I have always been interested in railways, especially those using steam locomotives. I remember as a boy taking a 4d (four 'old pence' - for my American reader, the amazing sum of 3 cents) bus ride on an old 'blue & cream' Midland & General Omnibus double-decker 'bus, the 4 miles to Langley Mill Station on the Erewash Valley Line close to the Nottinghamshire border, in order to watch the main line express trains such as 'The Master Cutler' and 'The Thames - Clyde Express' thunder through on their way to Sheffield and Glasgow from St Pancras Station in London.
Here is a shot of Butterley Railway Station (on the old Pye Bridge to Ambergate line which closed in 1968), in the Derbyshire town of Ripley. When I was about 8, I was taken on a 'special' from here to Manchester Belle Vue station, drawn behind an LMS 4-6-0 'Black Five' locomotive, northward across the embankment which splits Butterley Reservoir, and returning late at night having had a wonderful time at the old Belle Vue Zoological and Pleasure Gardens (since demolished). Since it was after midnight, the last 'bus on the old Midland General Omnibus route from Ripley to Nottingham had LONG gone, and that meant that the family faced a long walk home to Codnor (c.3 miles)!

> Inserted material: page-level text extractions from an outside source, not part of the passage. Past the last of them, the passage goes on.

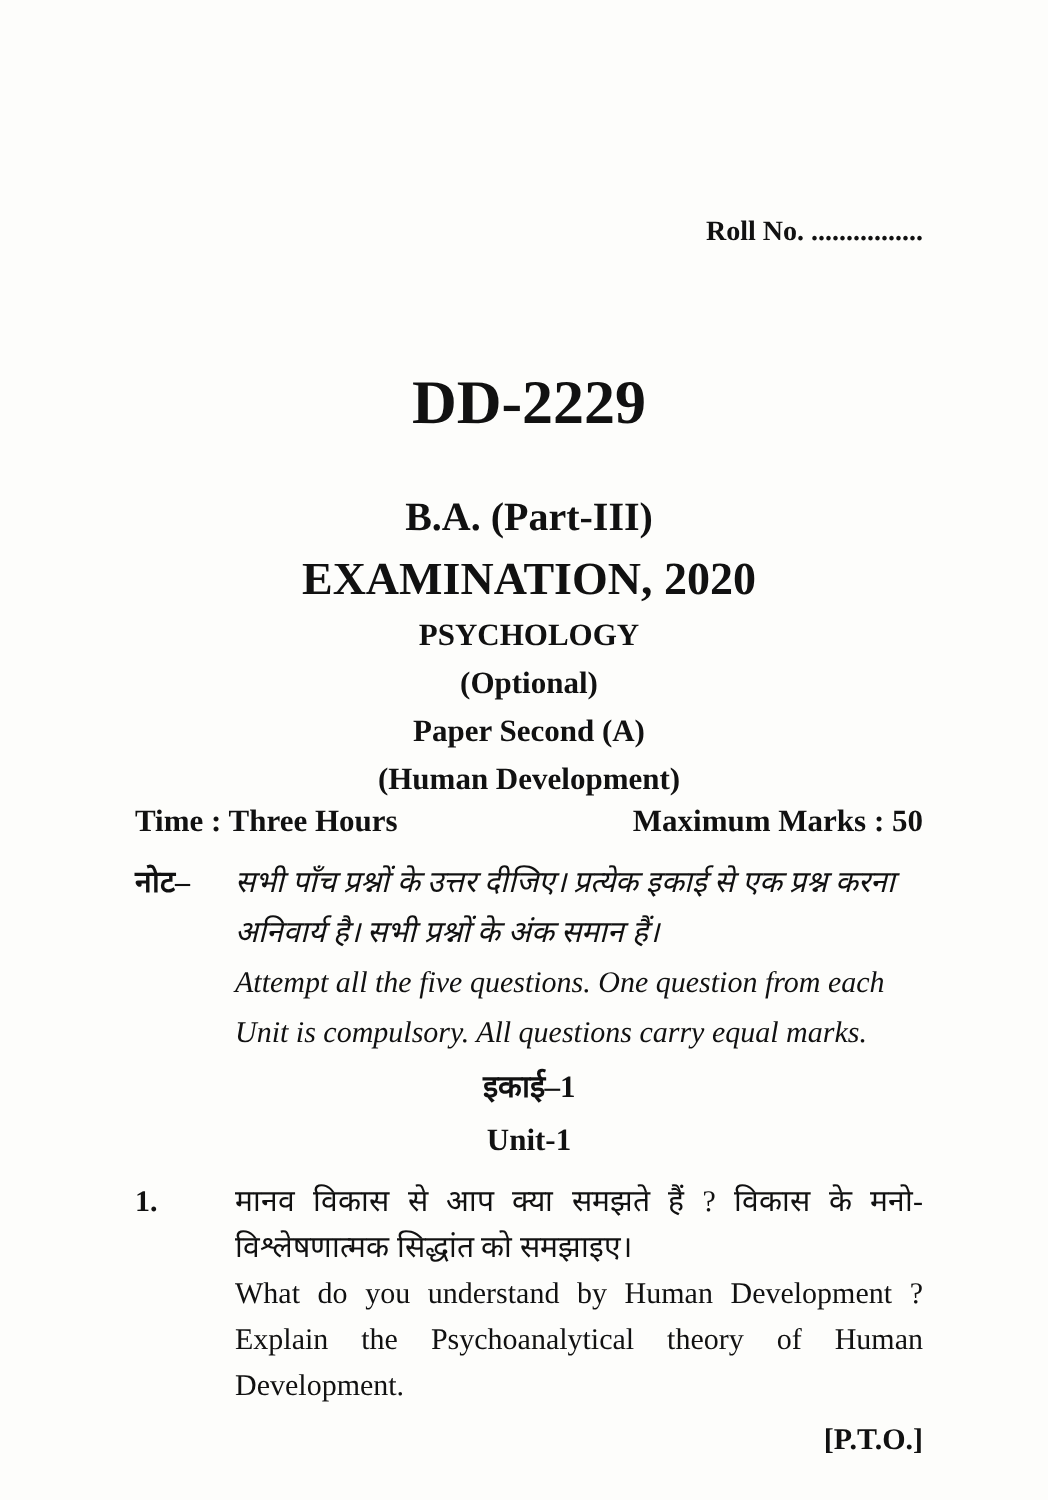Roll No. ................
DD-2229
B.A. (Part-III)
EXAMINATION, 2020
PSYCHOLOGY
(Optional)
Paper Second (A)
(Human Development)
Time : Three Hours Maximum Marks : 50
नोट– सभी पाँच प्रश्नों के उत्तर दीजिए। प्रत्येक इकाई से एक प्रश्न करना अनिवार्य है। सभी प्रश्नों के अंक समान हैं।
Attempt all the five questions. One question from each Unit is compulsory. All questions carry equal marks.
इकाई–1
Unit-1
1. मानव विकास से आप क्या समझते हैं ? विकास के मनो-विश्लेषणात्मक सिद्धांत को समझाइए।
What do you understand by Human Development ? Explain the Psychoanalytical theory of Human Development.
[P.T.O.]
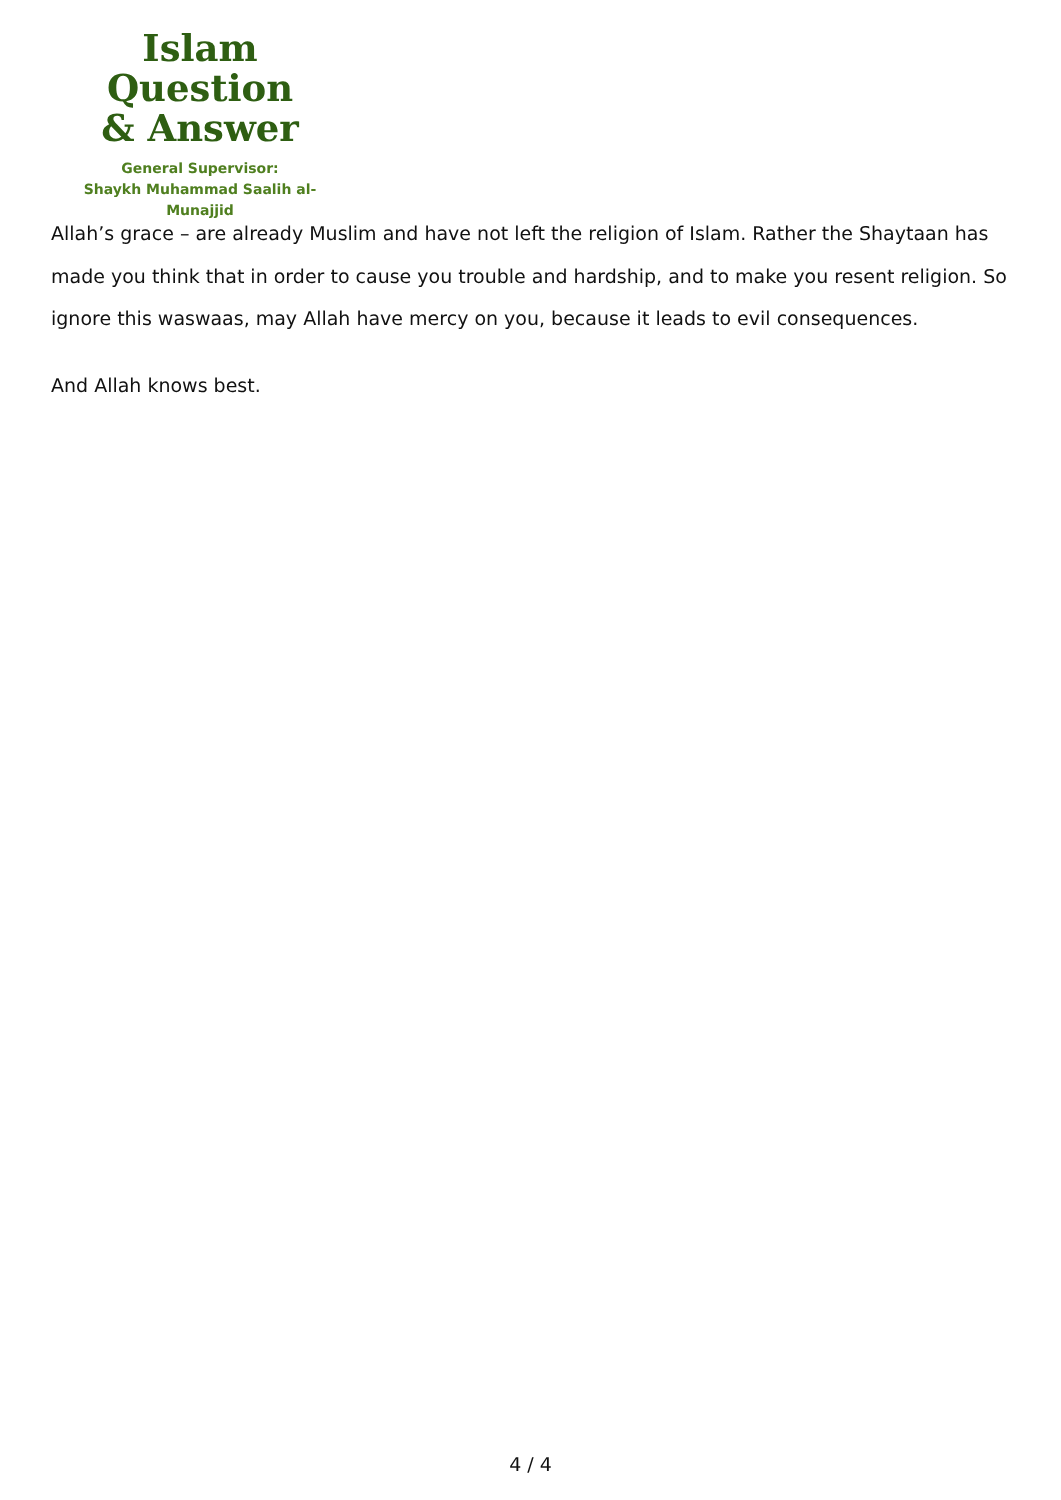Islam Question
& Answer
General Supervisor:
Shaykh Muhammad Saalih al-Munajjid
Allah’s grace – are already Muslim and have not left the religion of Islam. Rather the Shaytaan has made you think that in order to cause you trouble and hardship, and to make you resent religion. So ignore this waswaas, may Allah have mercy on you, because it leads to evil consequences.
And Allah knows best.
4 / 4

The Midland Railway Trust has transformed this derelict site, and despite the fact that it looks almost exactly as I remember it, the original station building is no longer there. However, an identical pattern Midland Railway station building was found at Whitwell in north Derbyshire, and has been erected on the site of the old one. Note the period wood and cast iron benches, the typical milk churns found on small Derbyshire stations, and even the period fire buckets!
The Midland Railway Ltd (one of the main constituent companies of the later London Midland and Scottish Railway Ltd) was formed at the nearby Sun Inn in Eastwood, and had its main locomotive and carriage works at Derby, so it was natural that the Trust would have chosen this site, along with the 3.5 mile length of preserved track, as its headquarters. Now trains run from here to the new station and museum at Swanwick and beyond, and there is a fine narrow-gauge extension to the hamlet of Golden Valley (where my mother was born). When I was visiting, ths station at Butterley was decked out with bunting for a visit by the much-loved 'Thomas the Tank Engine', and the place was heaving with 'small railway enthusiasts' and their guardians/parents. This made for a very happy time for all concerned.
Oh, and there has been a name change; although this facility was originally named 'The Midland Railway Centre', it is now known as 'The Midland Railway, Butterley'. Still the same wonderful history, though!